There is, of course, all the difference in the world between not acting quickly enough to send aid, and deliberately killing millions of people. Perhaps such distinctions are too subtle for the artistic mind to grasp. Also, 1943: was there anything going on then that dominated the attention of Churchill and the War Cabinet, and that consumed British resources?

In any event, Churchill biographer Andrew Roberts, who I now learn is Lord Roberts of Belgravia, sets the record straight:

The letter by Lord Roberts claimed the installation’s description of Churchill was an “ideologically motivated rant”.

“The accusation that it was deliberately visited upon Bengalis by Churchill is foul and vile.
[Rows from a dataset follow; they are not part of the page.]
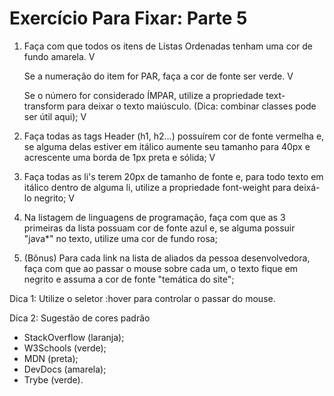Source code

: # Exercício Para Fixar: Parte 5

1. Faça com que todos os itens de Listas Ordenadas tenham uma cor de fundo amarela. V
    
    Se a numeração do item for PAR, faça a cor de fonte ser verde. V

    Se o número for considerado ÍMPAR, utilize a propriedade text-transform para deixar o texto maiúsculo. (Dica: combinar classes pode ser útil aqui); V

2. Faça todas as tags Header (h1, h2...) possuírem cor de fonte vermelha e, se alguma delas estiver em itálico aumente seu tamanho para 40px e acrescente uma borda de 1px preta e sólida; V

3. Faça todas as li's terem 20px de tamanho de fonte e, para todo texto em itálico dentro de alguma li, utilize a propriedade font-weight para deixá-lo negrito; V

4. Na listagem de linguagens de programação, faça com que as 3 primeiras da lista possuam cor de fonte azul e, se alguma possuir "java*" no texto, utilize uma cor de fundo rosa;

5. (Bônus) Para cada link na lista de aliados da pessoa desenvolvedora, faça com que ao passar o mouse 
sobre cada um, o texto fique em negrito e assuma a cor de fonte "temática do site";

Dica 1: Utilize o seletor :hover para controlar o passar do mouse.

Dica 2: Sugestão de cores padrão
- StackOverflow (laranja);
- W3Schools (verde);
- MDN (preta);
- DevDocs (amarela);
- Trybe (verde).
It is also historically ludicrous,” Roberts said.

The Churchill Project at Hillsdale College weighed in, too:

It said that Churchill and the British government were aware there was a food shortage but did not realise how severe it was. When Churchill realised the scale of the famine in August 1943, he diverted 150,000 tonnes of barley and wheat.

RAF personnel hand out food to children during the Bengal famine in India in December 1943

Perhaps most disturbing is the role of the National Portrait Gallery, a public institution:

A spokesperson for the gallery said it respected Cammock’s decision to withdraw the work, “just as we acknowledge the opinions of those who were offended by what was said in the film”.

“The aim of this project was to give artists the opportunity to create works as personal and creative responses to our collection. The work was presented as an artistic piece, not a documentary, and the views expressed in the film do not necessarily reflect those of the NPG,” the spokesperson said.

Not a documentary, and therefore the “artist” was free to make up vile slanders? And those who were “offended” merely had different “opinions”? And the views expressed in the film (i.e., that Churchill was a mass murderer) “do not necessarily reflect those of the NPG”?

I should hope not. But it is a sign of the degradation of modern institutions that historical fact is merely a matter of opinion, and if you are on the left, you are encouraged to express, in an important public forum, the most absurd calumnies against those who are seen as being on the right.